Differences can be analyzed and pointed out. Less aliasing is better, dynamic lighting is better, actual geometry instead of normal mapped impostors is better, and so on. Their significance may be subject to another discussion - but anyone's personal opinion about how realtime graphics and offline CG compare and wether the difference is important to him is irrelevant in a technical discussion.
 
I haven't been able to check myself first-hand, but apparently the next issue of OPM UK (released March 30), will have the world-first preview of Killzone 2 with 'first in-game shots and hard info'. If I'm passing a newsagent I'll try and pick up an issue to confirm that, but that's the word out on the interwebs at the moment.
 
having played the original killzone why is anyone excited about this ?

Probably because this is a graphics heavy forum, and Killzone was pretty decent in the graphics and sound department, I think. Now that we know more about it, it will also be a showcase title for Playstation Edge, apparently, and it will be interesting to see how things stack up against the Unreal Engines of this world.
 
Probably because this is a graphics heavy forum, and Killzone was pretty decent in the graphics and sound department, I think.
Yeah, right! You and I know the reason everyone's keen to see this game is because of the E3 '05 video! Everyone's waiting to either say 'Told you so! Sony lied and PS3 can't handle the CG trailer' or 'Told you so! They have managed to pull KZ off as well as the trailer.'

:D
 
I had always thought everyone was keen on it because it was supposed to be the Halo Killer....


I am sure the Teaser trailer didn't hurt... ;)
 
I don't really like what you're doing here - trying to mix objective analysis and subjective opinions together, going against Joshua's arguments.

VFX studios are still using more complex and computation intensive approaches because the difference is there.

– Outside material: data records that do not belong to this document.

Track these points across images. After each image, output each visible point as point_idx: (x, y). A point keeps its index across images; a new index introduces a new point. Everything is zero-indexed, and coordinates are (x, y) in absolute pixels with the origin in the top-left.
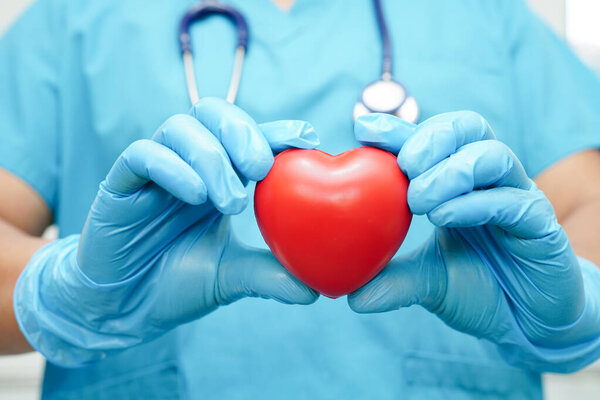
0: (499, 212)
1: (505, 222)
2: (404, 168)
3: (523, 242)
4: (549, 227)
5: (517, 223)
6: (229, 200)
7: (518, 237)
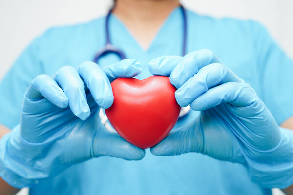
0: (225, 96)
1: (229, 100)
2: (173, 83)
3: (241, 109)
4: (253, 99)
5: (236, 99)
6: (80, 112)
7: (238, 107)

Noone would invest millions of dollars into renderfarm hardware and all kinds of software R&D if it wouldn't provide a significant advantage. And believe me, we avoid brute force as much as possible, because efficiency is key in offline work as well. Our deadline may be longer than the next few miliseconds, but it is there.

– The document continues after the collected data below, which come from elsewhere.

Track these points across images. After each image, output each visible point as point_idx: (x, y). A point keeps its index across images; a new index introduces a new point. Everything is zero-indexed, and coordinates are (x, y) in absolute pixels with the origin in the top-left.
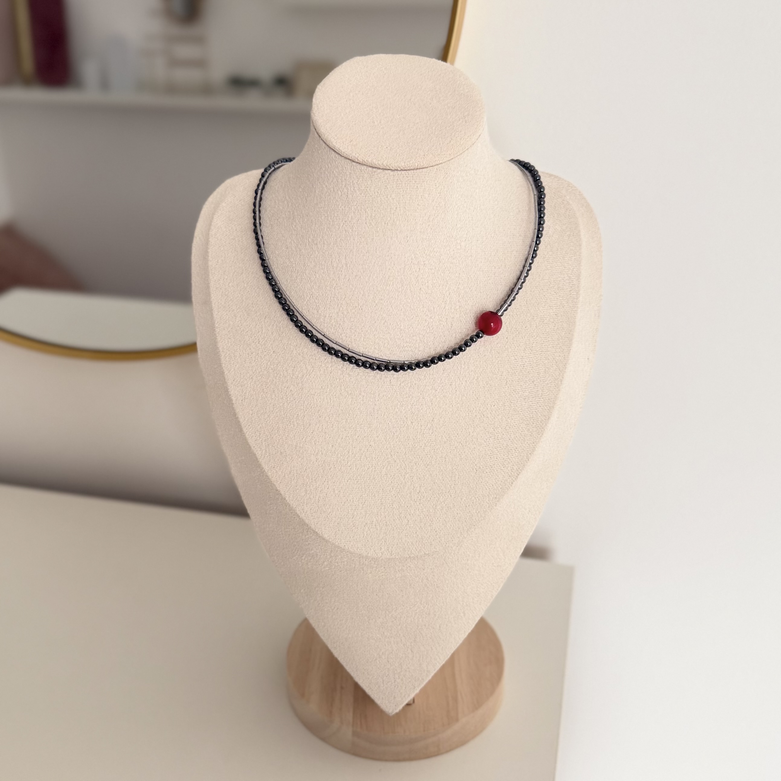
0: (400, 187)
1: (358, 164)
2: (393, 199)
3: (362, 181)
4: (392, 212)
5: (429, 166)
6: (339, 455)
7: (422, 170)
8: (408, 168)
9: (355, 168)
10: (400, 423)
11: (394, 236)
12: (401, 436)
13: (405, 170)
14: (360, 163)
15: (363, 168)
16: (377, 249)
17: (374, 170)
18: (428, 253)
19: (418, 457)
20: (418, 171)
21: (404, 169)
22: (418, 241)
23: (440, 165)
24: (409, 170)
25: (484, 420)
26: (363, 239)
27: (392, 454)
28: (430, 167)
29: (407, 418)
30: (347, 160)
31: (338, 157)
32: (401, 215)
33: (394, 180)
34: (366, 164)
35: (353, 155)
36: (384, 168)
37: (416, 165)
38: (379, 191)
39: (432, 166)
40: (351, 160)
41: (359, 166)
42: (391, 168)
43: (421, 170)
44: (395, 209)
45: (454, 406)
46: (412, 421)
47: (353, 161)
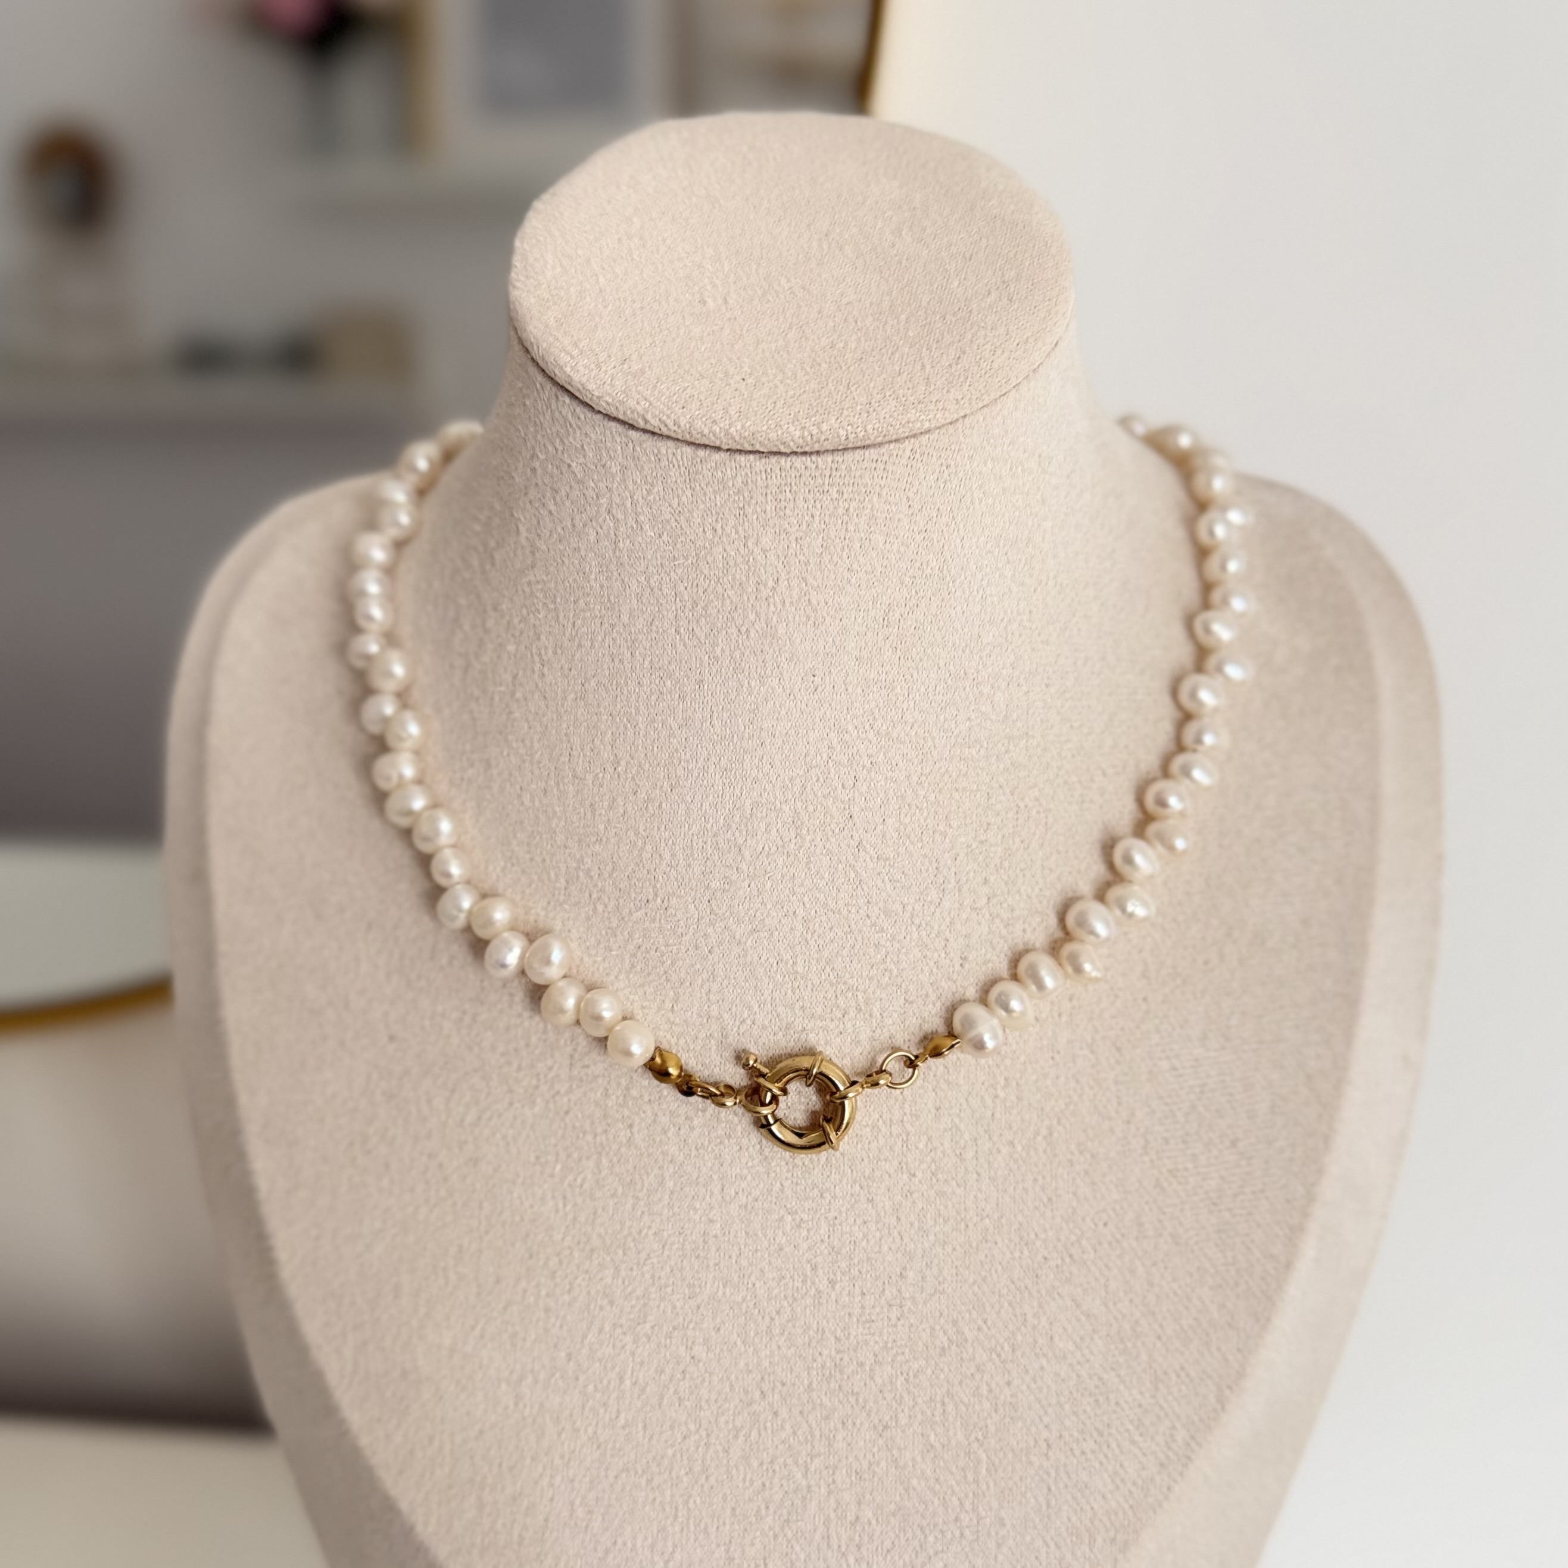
0: (788, 511)
1: (647, 436)
2: (764, 551)
3: (662, 493)
4: (765, 593)
5: (887, 439)
6: (591, 1388)
7: (861, 452)
8: (816, 447)
9: (638, 449)
10: (790, 1285)
11: (769, 672)
12: (794, 1326)
13: (805, 453)
14: (653, 433)
15: (665, 447)
16: (715, 714)
17: (701, 453)
18: (885, 727)
19: (852, 1399)
20: (849, 456)
21: (799, 450)
22: (850, 689)
23: (924, 439)
24: (818, 453)
25: (1071, 1273)
26: (668, 683)
27: (765, 1389)
28: (890, 442)
29: (814, 1268)
30: (613, 424)
31: (582, 417)
32: (791, 603)
33: (767, 487)
34: (673, 435)
35: (633, 406)
36: (735, 446)
37: (842, 433)
38: (719, 527)
39: (897, 441)
40: (623, 423)
41: (649, 442)
42: (758, 447)
43: (858, 453)
44: (771, 584)
45: (971, 1225)
46: (832, 1276)
47: (632, 427)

Not a fair comparison either.

If they wanted they could have rendered it much better than what was shown at E3'05. But they didn't because it shall be an equivalent of what's to expected for the real game (regardless if it can be achieved or not).
 
Killzone was pretty decent in the graphics and sound department, I think.

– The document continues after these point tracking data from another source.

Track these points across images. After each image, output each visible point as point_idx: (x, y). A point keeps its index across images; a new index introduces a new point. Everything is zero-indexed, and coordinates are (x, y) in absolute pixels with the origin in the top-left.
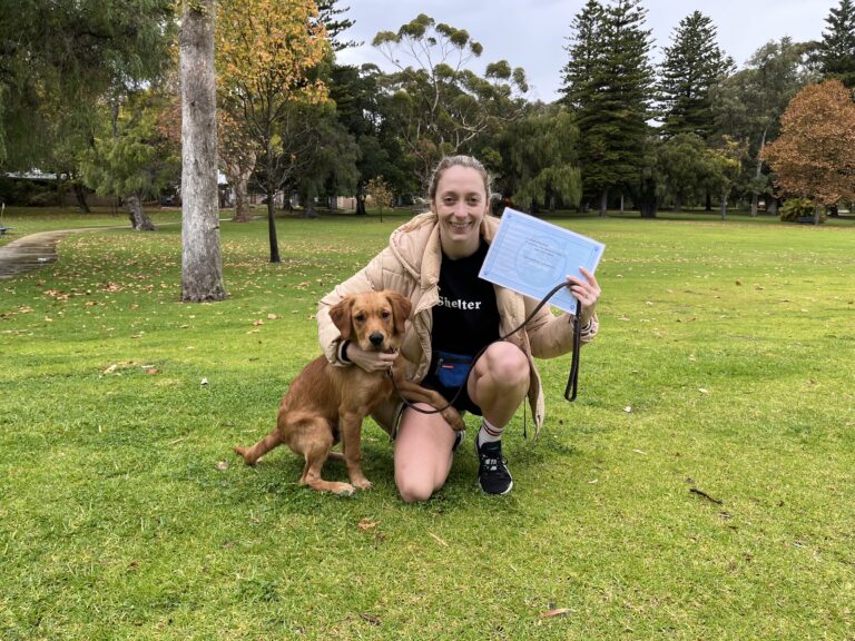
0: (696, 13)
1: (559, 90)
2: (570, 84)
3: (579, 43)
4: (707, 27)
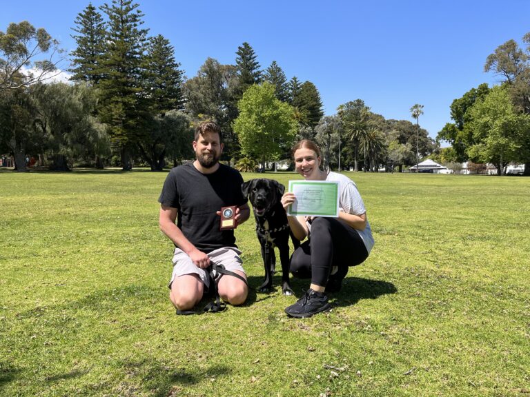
0: (160, 35)
1: (69, 70)
2: (78, 66)
3: (83, 35)
4: (167, 46)
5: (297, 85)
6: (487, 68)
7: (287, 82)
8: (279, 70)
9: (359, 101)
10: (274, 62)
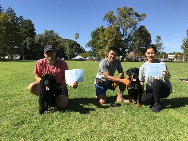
5: (23, 20)
6: (104, 19)
7: (17, 17)
8: (13, 11)
9: (52, 30)
10: (10, 7)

Are the enemy voices covered by the "sound department"? I mean... yeah...

That aside, it'd be nice if this info is indeed true, and we finally get a look at it. Hopefully some info on non-graphics stuff, being one among several that has played the original Killzone all the way through.
 
Yeah, right! You and I know the reason everyone's keen to see this game is because of the E3 '05 video! Everyone's waiting to either say 'Told you so! Sony lied and PS3 can't handle the CG trailer' or 'Told you so! They have managed to pull KZ off as well as the trailer.'

:D

Oh yeah, I suppose that too ... :D

Seriously though, when Killzone came out, it made a splash and everyone was stunned by what they managed to squeeze out of the PS2 back then.
 
I had always thought everyone was keen on it because it was supposed to be the Halo Killer....


I am sure the Teaser trailer didn't hurt... ;)

IMO there have been many Halo killers, Halo wasn't that great. I want to see a Half-Life 2 killer, I think Resistance came close.
 
I think Timesplitters2 and 3 deserved as much praise as Halo. It was a wonderfull but underrated FPS
 
Halo was successful through a combination of a decent FPS and great Live support, combined with being on a fixed platform (i.e. everyone has the same specs). In that sense, I think Resistance and Socom are the closest games on the Playstation platforms ... ? I certainly thought Halo 2 was a polished online experience, even if it didn't keep me from going back to GT4 within 2 weeks ... that has more to do with GT4, the Driving Force Pro, and my passion for racing games than anything else.